She sang the national anthem in front of a large audience — at the same time she became a U.S. citizen.

“I had no idea I would sing it for my own taking,” a beaming Cadd, 38, said, surrounded by her husband and in-laws.

Cadd was one of 35 immigrants representing 18 countries who became naturalized citizens at a special ceremony at the Vancouver Barracks parade grounds.

It was the second such annual ceremony in Southwest Washington and one of more than 20 naturalization ceremonies held nationwide by the U.S. Citizenship and Immigration Services and the National Parks Service.

Education and job opportunities were a theme with the speakers, as well as embracing the United States history and heritage.

Cadd came to the United States after marrying her American husband in the Philippines in 2006. The two met in the 1990s when they both served on the board of Christian Youth Theater in the Philippines. Her husband was a missionary.

The couple moved to the Pacific Northwest and settled in Newberg, Ore. “This is now my home,” she said.

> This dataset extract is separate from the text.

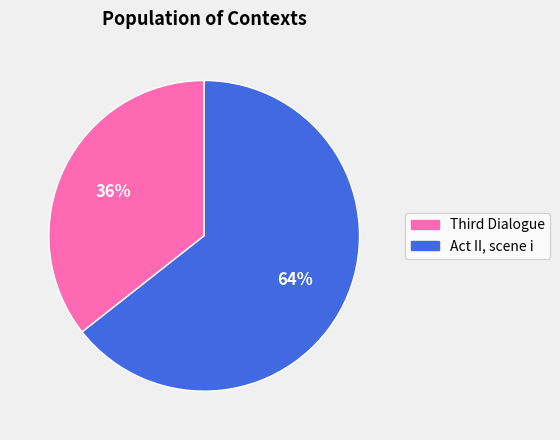

True or false: Act II, scene i accounts for 56% of the total.

False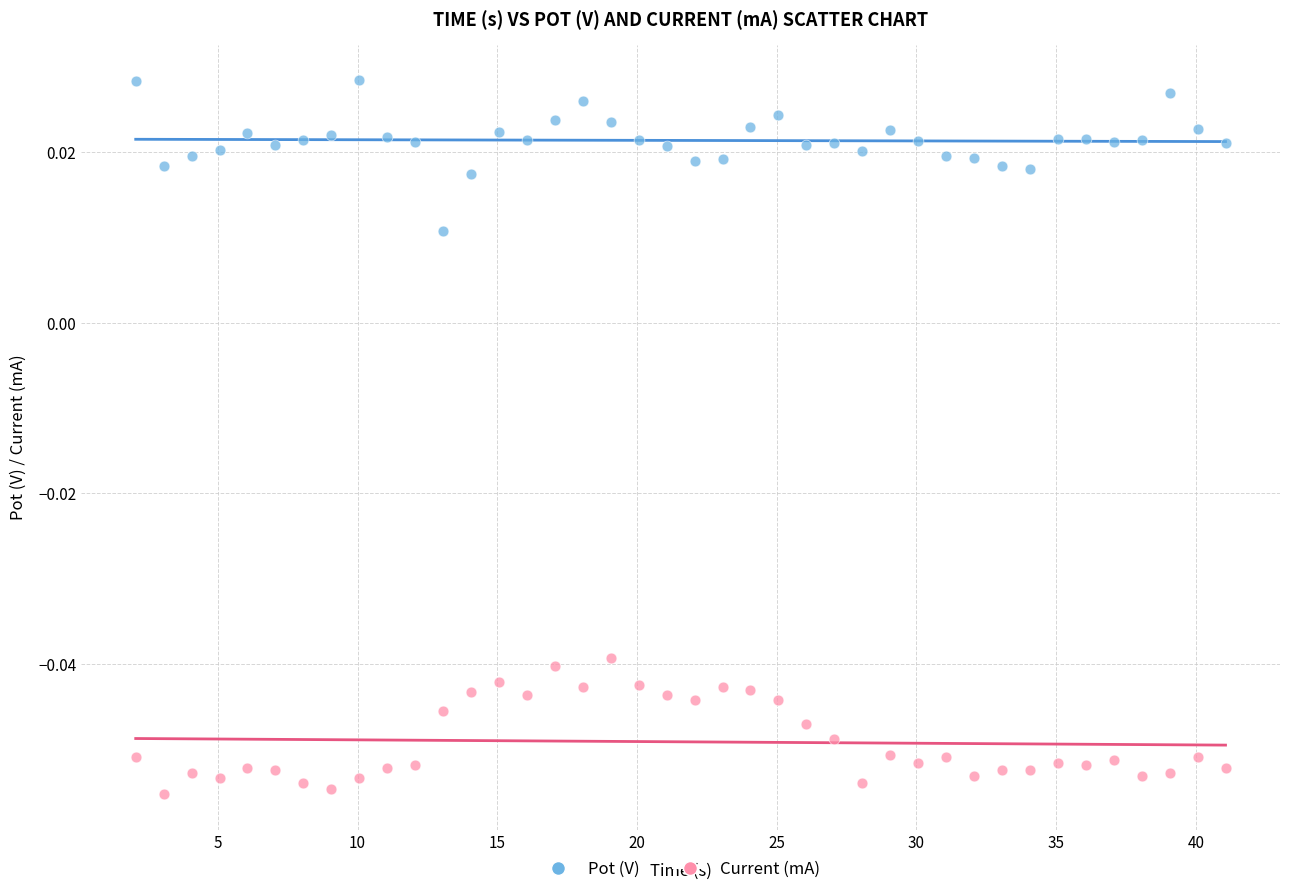

Which series reaches the maximum Y coordinate?

Pot (V)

Cadd said she’s always been moved by “The Star Spangled Banner.” After reading up on American history as part of her path to citizenship, Cadd learned about the War of 1812 as well as other battles, and was struck by the realization, “they were fighting for me,” she said.

To sing the anthem, Cadd said she couldn’t focus on the words because she was too afraid she would cry.

“I had to practice a lot because I would always choke up,” she said.

Following the singing of the anthem, U.S. Rep. Jaime Herrera Beutler addressed the audience, congratulating the candidates and encouraging them to take advantage of job and educational opportunities. Growing up in a working-class Hispanic family, she said, her parents emphasized the importance of the American dream.

“This is the first step,” Herrera Beutler said. “Now, you’re beginning another one.”

At ceremony’s end, candidates went to the front to accept their certificates, shake the congresswoman’s hand and receive a miniature American flag. Then, they smiled for cameras and waved their flags.

Frank Appiah, 35, from Ghana, was handed his flag by his 6-year-old daughter, Amaya. She and her mom, Appiah’s wife, were there to cheer Appiah on in his long-awaited citizenship.

Now 35, Appiah moved to Oregon when he was 21 after finishing school in Ghana and finding that there were no jobs. He had extended family in Corvallis, Ore., so he eventually came to the area. There, he got married and his family settled in Beaverton, Ore.

He said becoming a citizen simply meant more opportunities.

“It’s great,” he said. “It’s the greatest thing, knowing there are no limits.”